Os restos do Peru do Natal



Tem um texto do Mário de Andrade que eu simplesmente adoro chamado “O Peru de Natal”. Em um determinado trecho ele cita que “odiava a sua parentada” e eu ria. A crítica de um grande escritor a sua reunião nada formal de família em uma tradição que não me chegava. Não sei se eram as paisagens pintadas pelo Papa de nossa Literatura ou o fato de um ritual que eu não conhecia. Lá  em casa a gente não era acostumado a fazer ceias natalinas ou mesmo aniversários.
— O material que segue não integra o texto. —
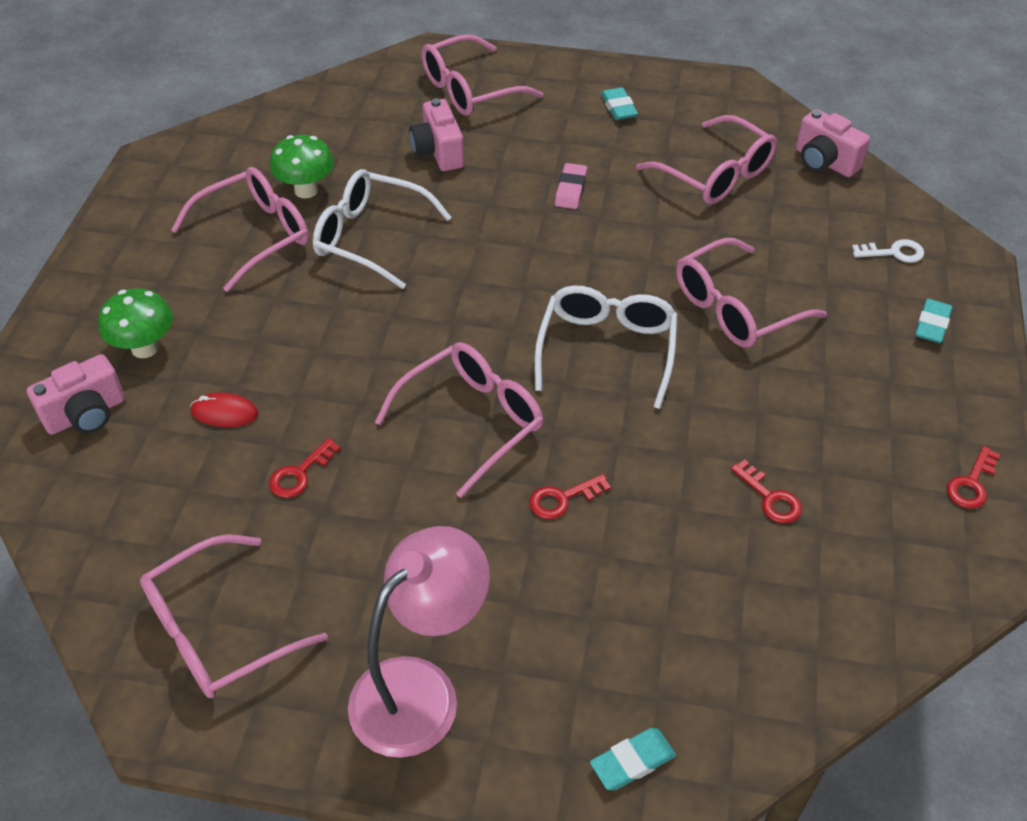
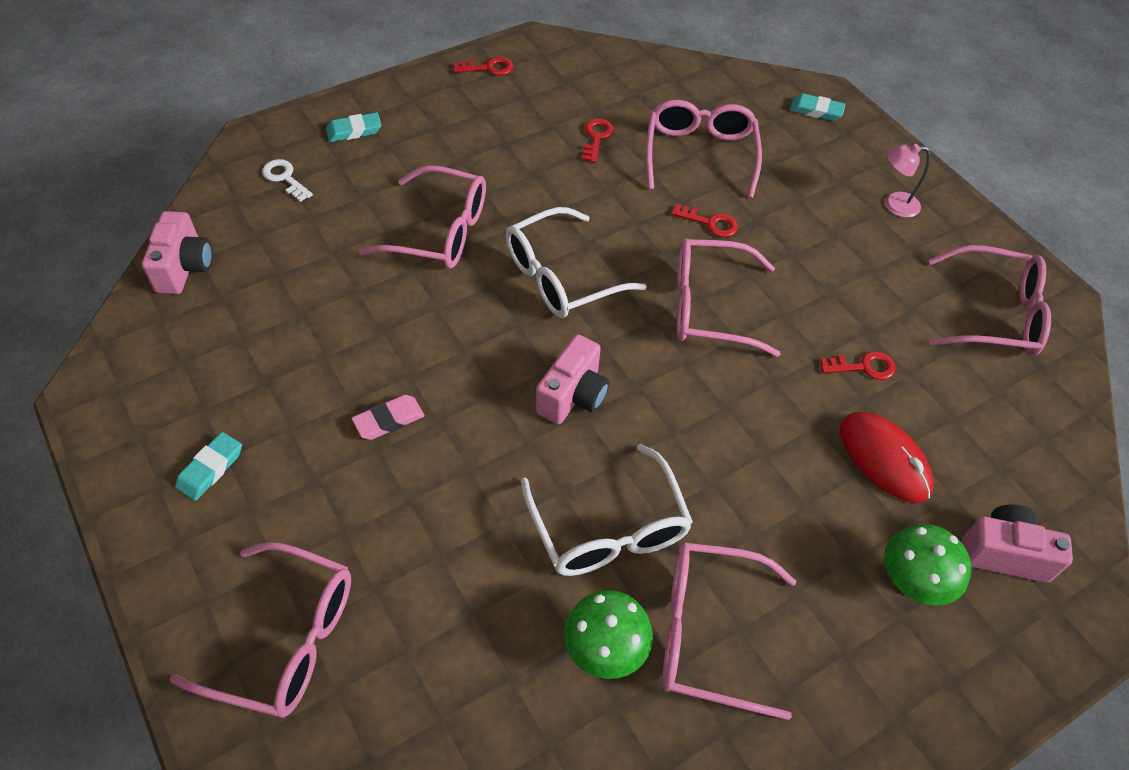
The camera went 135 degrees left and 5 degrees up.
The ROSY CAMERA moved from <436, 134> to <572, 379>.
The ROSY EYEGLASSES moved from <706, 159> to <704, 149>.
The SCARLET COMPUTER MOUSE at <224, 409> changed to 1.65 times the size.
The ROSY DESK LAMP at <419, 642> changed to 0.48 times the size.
O início dos anos noventa foram marcados por apagões,  políticos eleitos para fazerem estradas, desemprego, inflação e toda uma série de situações que caiam e marcavam nossas costas como aquela ferroada de abelha ou as chicotadas dos feitores.  Mas o Natal, especialmente o Natal, tinha um gosto diferente naqueles dias pra nós.  


Minha mãe era empregada doméstica em sua juventude.  Fazendo bicos nas casas das patroas,  passando roupa, faxinando, passeando com os cachorros na hora de voltar pra casa. Uma das coisas que eu mais fazia era massagear os pés inchados da coroa quando ela voltava pra casa. De tão cansada, ainda fazia a comida, levava os pratos, via um ou outros afazer da casa antes de se enterrar numa cadeira de frente da TV para assistir qualquer coisa na Rede Globo. Por vezes parecia um zumbi. Era uma oportunidade,  quase um dever de passar aquele gel massageador antes dela se retirar para uma noite sem sonho, um casamento sem amor e outro dia num martírio pra chegar ao trabalho,  engolir um arroz qualquer no almoço e poder voltar pra sua rotina matadora. Vinte reais numa faxina. O trabalho de um dia inteiro e que deveria ser dividido pra dois e ela lavava, passava, sobrava e guardava as roupas de pobres metidos a ricos, servidores públicos,  donos de lojas, pequenos burgueses que reclamavam de tudo, inclusive do serviço.  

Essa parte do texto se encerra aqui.